The DEA is somewhat leery of the combination theory.

"From examining our data, most of those who were alcohol-positive were at low levels or below intoxication," Sapienza says. "We looked at what drugs were found in combination with OxyContin in the bodies of the deceased, and we found that 40 percent contained the active ingredient in Valium or Xanax, 40 percent contained another opiate, and a fair amount, 13 percent, contained cocaine. This is the same pattern of combination of drugs found in heroin users, and it's not unusual to find mixtures of drugs."

Sapienza says OxyContin is "diverted from the legitimate chain of distribution, either at the doctor level or the pharmacy level." Abusers get the drug illegally by stealing prescription pads at doctors' offices and forging prescriptions, or stealing it from pharmacies, or visiting several doctors, often in different states, complaining of the same symptoms in order to obtain multiple prescriptions.

Reports to the contrary, Purdue Pharma does not distribute free samples of OxyContin to doctors, Goldenheim says.
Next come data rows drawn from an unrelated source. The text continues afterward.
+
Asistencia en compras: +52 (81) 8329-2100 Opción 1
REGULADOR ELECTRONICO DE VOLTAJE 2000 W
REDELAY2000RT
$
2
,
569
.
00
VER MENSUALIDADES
"It's a Schedule II narcotic [narcotic drugs with a high potential for abuse but with currently accepted medical use in treatment]. What our program does is to allow appropriate patients, once the doctor has agreed that the drug may be efficacious, to try the drug through a voucher system. The patient takes the voucher to the pharmacist along with a prescription and gets a week's worth of medicine at no charge. That's standard practice in the industry."

Neither the DEA nor Purdue Pharma wants the abuse issue to cloud OxyContin's major role in pain management.

"We're trying to put this in some kind of perspective within the broad and very serious problem of prescription drug abuse," Goldenheim says. "I think the important thing here is that we have recognized over the last 10 years how large the pain problem is, here in this country. Fifty million Americans suffer from pain, and the medical community has learned that we have an obligation and the technologies and medicines to relieve suffering. We cannot turn the clock back now. We owe them our best medicines."

The DEA has several programs in place to combat OxyContin abuse, Sapienza says. "We're investigating, and we're taking action against those who sell or abuse the drug. And we are working with the pain management community to find ways to limit abuse."

"The DEA recognizes OxyContin is a very valuable drug when legitimate and prescribed for pain," says Rogene Waite, a DEA spokeswoman. "We are in no way trying to deny legitimate use of OxyContin."

What To Do

To gain access to the report on OxyContin, visit the U.S. Department of Justice.

The DEA and 21 major drug companies this week called for the creation of a balanced policy that protects the appropriate use of Schedule II pain relievers for patients who need them while also preventing abuse and illegal distribution of the drugs.